The delayed divestments by worldwide oil corporations (IOCs) from Nigeria’s oil and gas sector is creating uncertainty amongst traders, a growth that doesn’t bode nicely for the nation’s troubled oil sector.
For greater than a decade, oil majors operating in Nigeria have pursued divestment methods, specializing in exiting the shallow water and onshore whereas sustaining pursuits within the deep waters and downstream sectors.
The complexities surrounding abandonment, decommissioning and the surge in environmental points, authorized crises, labour conflicts, vandalism, capital and technical challenges for Nigerian corporations are upsetting stakeholders.
“The present standing the place the sellers have signalled a full intention to depart, whereas the consumers are but to successfully take over the operations of the belongings could be very detrimental to the sector and the nation,” Abdulrazaq Isa, chairman of Unbiased Petroleum Producers Group, mentioned on Tuesday on the opening session of the seventh version of the Nigerian Worldwide Power Summit in Abuja.
“The business shall be most appreciative of the immediate intervention of the federal government to untangle all points and diligently fast-track all related approvals,” he mentioned.
Seplat Power introduced an settlement in February 2022 for the acquisition of ExxonMobil’s complete share in its shallow water enterprise — Mobil Producing Nigeria Limitless (MPNU).
However greater than two years later, the federal government has not authorised the deal, as such transactions are sometimes topic to ministerial consents and different regulatory greenlights.
Additionally, Oando, in September 2023, disclosed that it had signed a deal to amass 100% of Eni’s shares in Nigerian Agip Oil Firm Restricted (NAOC Ltd).
Days after Oando introduced the deal, the Nigerian Nationwide Petroleum Firm (NNPC) Restricted mentioned it might result in authorized points, including that Eni and Oando missed sure phrases of their joint working settlement.
Norwegian oil firm Equinor introduced late final November that it had offered its Nigerian entity to a little-known native firm Chappal Energies, the tip of Equinor’s three-decade affiliation with Africa’s largest oil producer.
“Divestment is being dealt with rigorously by this authorities to make sure the nation stays globally aggressive,” Heineken Lokpobiri, minister of state for petroleum sources (oil) mentioned on the occasion.
“All the problems with divestment will quickly be resolved inside a really brief time period,” Lokpobiri added.
Mele Kyari, the group chief govt officer of NNPC Restricted, mentioned the state-owned firm will facilitate the sale of any belongings in Nigeria, nonetheless, all exits should be mutually helpful to exiting companions, incoming companions and NNPC Restricted.
“It’s not sufficient to exit; each association should assure incremental manufacturing from these belongings and we should see this on the desk. We’re working with all our companions to make sure extra sources are optimally utilised,” Kyari mentioned.

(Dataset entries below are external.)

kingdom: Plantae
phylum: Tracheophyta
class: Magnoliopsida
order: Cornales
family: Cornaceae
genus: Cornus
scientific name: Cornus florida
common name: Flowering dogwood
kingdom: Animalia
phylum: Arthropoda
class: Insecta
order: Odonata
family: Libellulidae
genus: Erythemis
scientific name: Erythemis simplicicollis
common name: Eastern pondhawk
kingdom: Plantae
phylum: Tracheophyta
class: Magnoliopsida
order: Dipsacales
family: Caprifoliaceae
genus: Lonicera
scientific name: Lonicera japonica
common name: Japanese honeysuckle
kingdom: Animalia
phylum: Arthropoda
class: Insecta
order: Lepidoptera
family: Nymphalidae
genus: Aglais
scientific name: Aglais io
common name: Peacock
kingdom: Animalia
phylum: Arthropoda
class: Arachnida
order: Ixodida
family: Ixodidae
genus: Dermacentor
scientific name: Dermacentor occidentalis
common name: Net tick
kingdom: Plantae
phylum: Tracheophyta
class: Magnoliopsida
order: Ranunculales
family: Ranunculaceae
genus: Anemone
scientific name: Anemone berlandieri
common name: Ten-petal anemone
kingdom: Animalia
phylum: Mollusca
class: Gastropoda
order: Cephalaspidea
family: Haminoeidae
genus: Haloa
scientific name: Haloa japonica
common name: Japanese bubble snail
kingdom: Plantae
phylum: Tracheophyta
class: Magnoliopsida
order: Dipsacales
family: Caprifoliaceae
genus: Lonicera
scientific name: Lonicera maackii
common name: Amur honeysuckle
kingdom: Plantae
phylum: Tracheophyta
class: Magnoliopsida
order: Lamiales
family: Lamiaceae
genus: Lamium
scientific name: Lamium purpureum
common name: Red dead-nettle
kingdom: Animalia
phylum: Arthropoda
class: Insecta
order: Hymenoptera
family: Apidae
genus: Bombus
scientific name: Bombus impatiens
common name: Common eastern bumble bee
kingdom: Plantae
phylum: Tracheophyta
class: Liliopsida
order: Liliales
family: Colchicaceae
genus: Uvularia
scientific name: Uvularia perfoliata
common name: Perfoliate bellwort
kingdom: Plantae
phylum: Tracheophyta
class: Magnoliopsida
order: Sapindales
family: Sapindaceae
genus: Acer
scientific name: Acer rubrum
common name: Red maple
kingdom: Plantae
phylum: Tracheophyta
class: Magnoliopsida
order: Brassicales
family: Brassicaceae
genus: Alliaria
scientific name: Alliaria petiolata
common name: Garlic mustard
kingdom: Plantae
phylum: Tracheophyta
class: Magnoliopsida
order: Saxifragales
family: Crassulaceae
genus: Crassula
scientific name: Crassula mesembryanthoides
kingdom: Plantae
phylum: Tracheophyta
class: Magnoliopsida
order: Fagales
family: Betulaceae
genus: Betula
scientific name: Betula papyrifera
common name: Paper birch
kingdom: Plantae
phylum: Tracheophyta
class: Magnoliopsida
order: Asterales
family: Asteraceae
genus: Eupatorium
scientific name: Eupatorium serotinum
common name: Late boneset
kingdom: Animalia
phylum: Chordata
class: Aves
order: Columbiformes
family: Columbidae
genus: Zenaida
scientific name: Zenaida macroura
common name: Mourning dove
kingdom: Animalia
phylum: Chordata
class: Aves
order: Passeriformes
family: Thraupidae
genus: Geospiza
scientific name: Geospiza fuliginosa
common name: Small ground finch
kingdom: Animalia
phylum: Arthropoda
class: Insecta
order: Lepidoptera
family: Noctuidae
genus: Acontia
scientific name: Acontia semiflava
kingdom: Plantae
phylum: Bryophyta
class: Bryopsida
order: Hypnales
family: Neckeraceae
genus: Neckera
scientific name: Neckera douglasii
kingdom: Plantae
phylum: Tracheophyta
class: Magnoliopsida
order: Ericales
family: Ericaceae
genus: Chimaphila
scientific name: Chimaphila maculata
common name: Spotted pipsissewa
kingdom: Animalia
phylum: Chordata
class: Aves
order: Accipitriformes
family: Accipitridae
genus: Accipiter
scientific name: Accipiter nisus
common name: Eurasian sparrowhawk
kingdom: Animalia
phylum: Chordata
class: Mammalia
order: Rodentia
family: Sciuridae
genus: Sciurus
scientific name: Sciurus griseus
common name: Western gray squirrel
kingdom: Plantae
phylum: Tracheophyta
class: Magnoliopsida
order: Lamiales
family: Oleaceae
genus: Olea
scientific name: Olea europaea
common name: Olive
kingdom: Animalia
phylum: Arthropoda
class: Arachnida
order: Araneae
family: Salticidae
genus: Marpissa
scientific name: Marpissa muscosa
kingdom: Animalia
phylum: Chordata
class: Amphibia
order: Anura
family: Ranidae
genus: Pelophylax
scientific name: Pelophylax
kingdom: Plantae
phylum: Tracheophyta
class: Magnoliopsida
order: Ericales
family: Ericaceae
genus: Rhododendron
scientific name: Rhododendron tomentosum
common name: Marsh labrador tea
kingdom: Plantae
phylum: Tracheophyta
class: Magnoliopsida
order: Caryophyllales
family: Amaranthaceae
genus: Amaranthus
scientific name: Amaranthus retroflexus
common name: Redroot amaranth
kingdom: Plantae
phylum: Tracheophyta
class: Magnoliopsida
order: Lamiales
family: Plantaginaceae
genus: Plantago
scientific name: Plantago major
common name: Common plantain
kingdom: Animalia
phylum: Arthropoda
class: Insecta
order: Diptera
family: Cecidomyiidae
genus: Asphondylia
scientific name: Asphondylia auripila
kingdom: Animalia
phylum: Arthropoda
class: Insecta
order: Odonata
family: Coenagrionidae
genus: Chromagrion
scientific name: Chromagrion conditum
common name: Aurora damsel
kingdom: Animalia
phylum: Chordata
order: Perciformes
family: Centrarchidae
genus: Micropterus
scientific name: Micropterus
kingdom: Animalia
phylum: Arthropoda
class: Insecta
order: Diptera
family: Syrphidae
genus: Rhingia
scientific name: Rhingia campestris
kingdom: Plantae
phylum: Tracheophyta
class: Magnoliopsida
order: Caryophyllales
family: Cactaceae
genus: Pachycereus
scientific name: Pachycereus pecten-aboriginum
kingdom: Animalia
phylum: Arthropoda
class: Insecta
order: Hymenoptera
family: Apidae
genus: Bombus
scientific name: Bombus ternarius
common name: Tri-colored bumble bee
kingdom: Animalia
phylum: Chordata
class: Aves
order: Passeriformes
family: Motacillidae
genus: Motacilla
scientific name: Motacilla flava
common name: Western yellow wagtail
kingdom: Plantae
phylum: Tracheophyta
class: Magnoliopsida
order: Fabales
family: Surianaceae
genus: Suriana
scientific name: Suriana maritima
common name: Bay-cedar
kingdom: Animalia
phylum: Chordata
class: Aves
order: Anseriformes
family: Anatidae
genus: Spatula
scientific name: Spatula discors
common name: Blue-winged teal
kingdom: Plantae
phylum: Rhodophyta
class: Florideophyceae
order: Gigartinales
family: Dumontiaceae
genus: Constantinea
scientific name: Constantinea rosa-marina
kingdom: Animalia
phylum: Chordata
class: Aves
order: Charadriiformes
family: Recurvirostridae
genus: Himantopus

“The president has given a transparent directive that Nigeria’s enterprise setting should be pleasant for funding and anybody who needs to divest is free to divest,” he added.
Different business stakeholders and watchers mentioned delayed oil majors’ exits might restrict the power of the sector to draw contemporary investments.
“World traders at all times require an exit choice. When this seems muddied, it’s one other headwind for brand spanking new traders to contemplate,” Kunle Agboola, an funding threat analyst working in sub-Saharan Africa, informed Businessday.
“Essentially the most engaging oil and fuel basins have nice deal stream but when it takes three years to exit, this can be a vital draw back to funding,” he added.
Findings by BusinessDay confirmed part 95 subsection 10 of the Petroleum Trade Act states that “the place the applying for an project or a switch of a petroleum prospecting licence or petroleum mining lease is refused, the fee shall inform the applicant of the explanations for the refusal and should give affordable time inside which additional representations could also be made by the applicant or by third events in respect of the applying”.
“By preventing onerous to scuttle IOCs’ quest to depart the onshore and shallow waters the place their operations are threatened by oil thieves, whom the federal government and the regulators have didn’t curb, the federal government is proving their case that Nigeria is unsafe for investments,” Agboola mentioned.
Aisha Mohammed, an power analyst on the Lagos-based Heart for Growth Research, argued that it was in Nigeria’s curiosity to have a thriving power sector, significantly at a time when traders desire different locations.
“For instance, Nigeria is the one main oil producer the place the IOCs are leaving regardless of the specter of power transition. Globally underinvestment into oil tasks is difficult however it’s worse in Nigeria,” Mohammed mentioned.
ExxonMobil is investing thousands and thousands of {dollars} in Guyana the place the oil they found in only one discipline in 2015 is greater than all of the oil they’ve present in Nigeria because the Nineteen Sixties. Shell made a lot extra in 2023, it gifted $23 billion of the income to shareholders as dividends and these had been income largely made outdoors Nigeria.